- Church: Episcopal Church
- Diocese: Milwaukee
- Elected: 1973
- In office: 1974–1985
- Predecessor: Donald H. V. Hallock
- Successor: Roger J. White
- Previous post: Coadjutor Bishop of Milwaukee (1973-1974)

Orders
- Ordination: December 21, 1944 by Stephen Keeler
- Consecration: June 30, 1973 by John E. Hines

Personal details
- Born: October 23, 1920 Saint Paul, Minnesota, United States
- Died: September 14, 2000 (aged 79) Milwaukee, Wisconsin, United States
- Buried: Nashotah House Cemetery
- Denomination: Anglican
- Parents: Chester Welles Gaskell & Gertrude Pauline Michaud
- Spouse: Mabel Harriet Armitage ​ ​(m. 1944)​
- Children: 3
- Alma mater: University of Minnesota

= Charles T. Gaskell =

Ninth Bishop of the Episcopal Diocese of Milwaukee

Charles Thomas Gaskell (October 23, 1920 - September 14, 2000) was the ninth Bishop of the Episcopal Diocese of Milwaukee.

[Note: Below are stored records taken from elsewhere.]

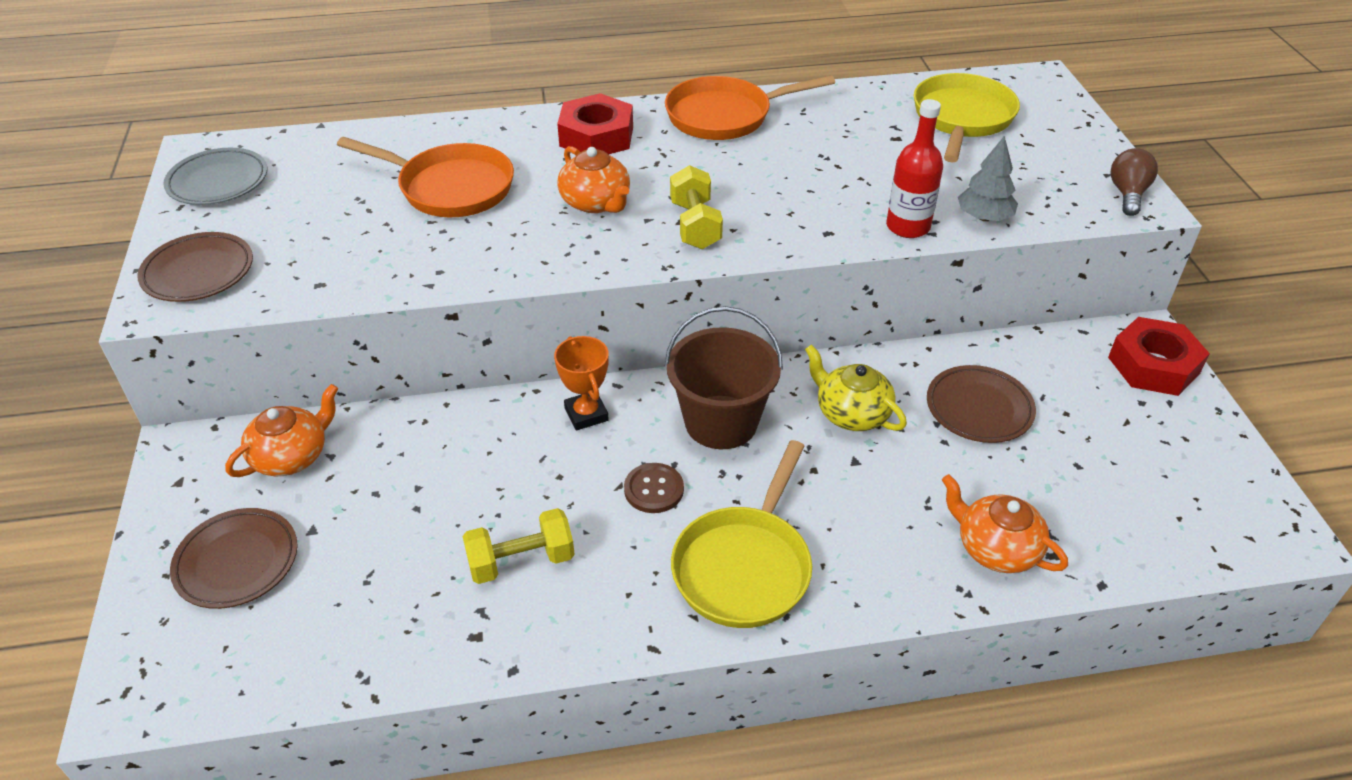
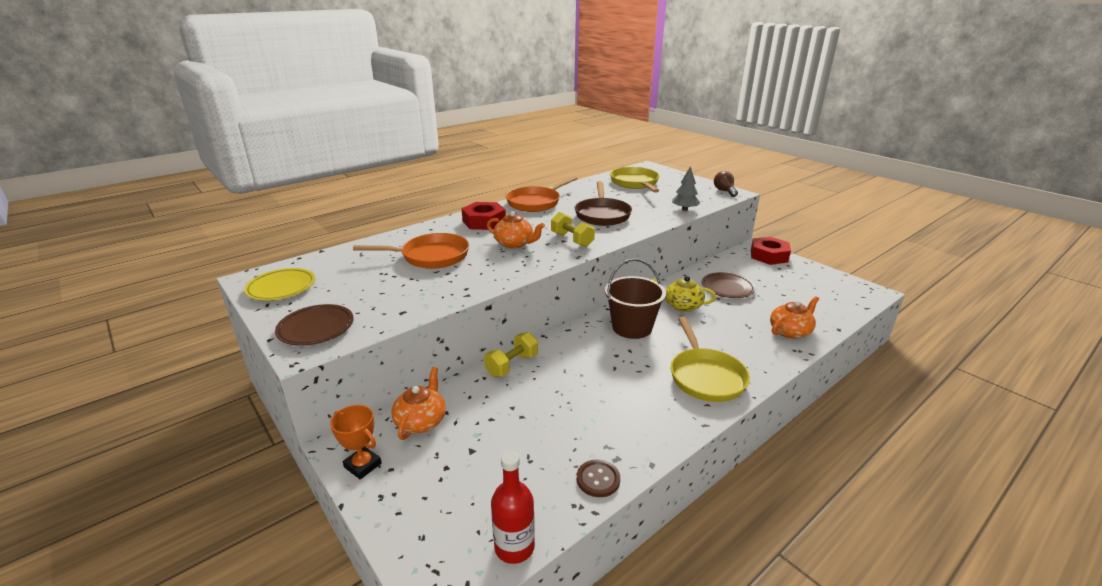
camera: 30 degrees left, 15 degrees down
(218, 182) = (281, 288): grey plate -> yellow plate
(237, 562) = (440, 485): brown plate -> none
(521, 561) = (603, 416): yellow dumbbell -> yellow dumbbell (512, 365)
(586, 414) = (566, 345): orange trophy -> orange trophy (363, 465)
(654, 489) = (632, 363): brown button -> brown button (598, 479)
(810, 182) = (602, 215): none -> brown pan
(908, 226) = (660, 219): red bottle -> red bottle (514, 547)
(996, 548) = (790, 331): orange teapot -> orange teapot turned 135 degrees clockwise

==Early life and education==
Gaskell was born on October 23, 1920, in Saint Paul, Minnesota, the son of Chester Welles Gaskell (1881-1972) and Gertrude Pauline Michaud (1889-1951). He was educated at the St Paul High School. He then studied at the University of Minnesota and graduated with a Bachelor of Arts in 1940. Following that, he commenced studies at Seabury-Western Theological Seminary, and earned a Bachelor of Divinity in 1944. That same year, on June 1, he married Mabel Harriet Armitage, and together they had three children. He was awarded an honorary Doctor of Divinity from Seabury in 1967.

==Ordained ministry==
Gaskell was ordained deacon in June 1944, and priest on December 21, 1944, by Bishop Stephen Keeler of Minnesota in St Mark's Cathedral, Minneapolis. He initially served as priest-in-charge of Holy Trinity Church in International Falls, Minnesota, and St Peter's Church in Warroad, Minnesota. In 1948, he became curate of St Matthew's Church in Evanston, Illinois, while in 1949, he took upon himself the rectorship of Trinity Church in Rock Island, Illinois. In 1958, he became rector of St Mark's Church in Milwaukee, and in 1966 rector of St Luke's Church in Evanston, Illinois. In 1971, he was appointed Dean of St Luke's Cathedral in Orlando, Florida, a post he retained till 1973.

==Episcopacy==
In 1973, Gaskell was elected Coadjutor Bishop of Milwaukee, and was consecrated on June 30, 1973, by Presiding Bishop John E. Hines. He became diocesan bishop in 1974 following the retirement of Bishop Donald Hathaway Valentine Hallock. He was a member of the Confraternity of the Blessed Sacrament and a priest associate of the Sisterhood of the Holy Nativity. He was a founder of the Evangelical and Catholic Mission. He retired in 1985, becoming a member of the board of directors of the Living Church Foundation, a post he held till 1996.